Il riformismo di Capitini al centro del dibattito
Città di Castello, sabato 27 settembre – La Sala Consiliare del Comune di Città di Castello ha ospitato l’iniziativa “Comunità Aperta – Il liberalsocialismo di Aldo Capitini”, promossa dal Partito Socialista Italiano di Città di Castello. Un incontro che ha registrato una significativa partecipazione di cittadini, amministratori e rappresentanti della società civile, confermando la vitalità del dibattito politico-culturale anche nelle realtà locali, come riporta la nota stampa a firma di Tommaso Massimilla – Segretario PSI Città di Castello – Socialisti per Città di Castello.
Il convegno, ha avuto come obiettivo quello di riportare al centro dell’attenzione pubblica la figura di Aldo Capitini, pensatore umanista, filosofo nonviolento, educatore e riformatore, la cui opera resta di profonda attualità. Un intellettuale che ha saputo coniugare etica, politica e spiritualità, proponendo un modello di società fondato sulla partecipazione attiva, sulla responsabilità collettiva e sull’apertura alla pluralità.
Nel corso dei lavori sono intervenuti Cesare Carini, Maurizio Pagano e Kaoutar El Amraoui, offrendo diverse chiavi di lettura del pensiero capitiniano. Le conclusioni sono state affidate a Giuseppe Moscati, presidente della Fondazione Centro Studi Aldo Capitini, punto di riferimento nazionale per lo studio dell’eredità culturale del filosofo umbro.
Tra i temi affrontati, è emerso in particolare il ruolo dei Centri di Orientamento Sociale (COS), ideati da Capitini come laboratori di democrazia diretta e partecipata, nei quali i cittadini potessero confrontarsi liberamente sulle scelte politiche e sociali. Una visione che, sebbene formulata nel secolo scorso, appare oggi straordinariamente moderna e carica di potenziale trasformativo.
Ampio spazio è stato dedicato alla riflessione sul liberalsocialismo, proposta teorica che cercava una sintesi tra libertà individuale e giustizia sociale, tra il pensiero liberale e la sensibilità socialista. Capitini lo interpretava come un percorso di evoluzione etica e civile, capace di sfuggire tanto ai dogmatismi ideologici quanto alle logiche del potere.
Inoltre è stato fatto un focus sulla figura di Giacomo Matteotti, martire del socialismo democratico, con cui Capitini condivideva una profonda visione etica della politica: una politica come servizio, fondata su verità, coraggio e dignità. Moderatore della giornata è stato Tommaso Massimilla, segretario del PSI di Città di Castello, promotore dell’iniziativa.

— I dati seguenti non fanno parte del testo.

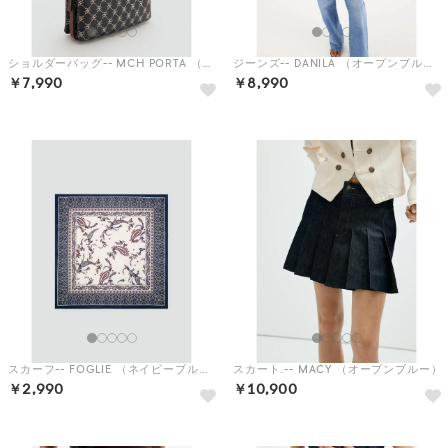
ショルダーバッグ-- MCH PORTA （ネイビーブルー）
ジーンズ-- DANILA （オープンブルー）
￥7,990
￥8,990
スカーフ-- FOGLIE （ネイビーブルー）
スカート.-- MACY （オープンブルー）
￥2,990
￥10,900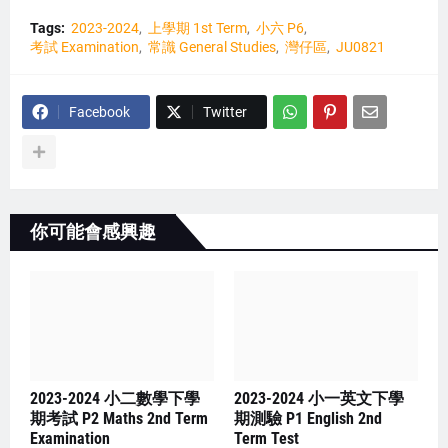
Tags:
2023-2024
上學期 1st Term
小六 P6
考試 Examination
常識 General Studies
灣仔區
JU0821
Facebook
Twitter
你可能會感興趣
2023-2024 小二數學下學
2023-2024 小一英文下學
期考試 P2 Maths 2nd Term
期測驗 P1 English 2nd
Examination
Term Test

«La giornata ha rappresentato non solo un’occasione di approfondimento culturale, ma anche un momento di riflessione collettiva – ha dichiarato Massimilla – sottolineando quanto oggi, più che mai, sia fondamentale ricordare che fare politica significa ripartire da quei valori che hanno contraddistinto la tradizione riformista: l’unica vera bussola in grado di orientare l’azione della sinistra di fronte alle sfide contemporanee».
Il convegno si è così rivelato un ponte tra memoria e futuro, un invito a ripensare l’impegno politico come cura della comunità, come ricerca del bene comune, che torna ad essere un faro di coerenza, nonviolenza, dialogo e speranza concreta.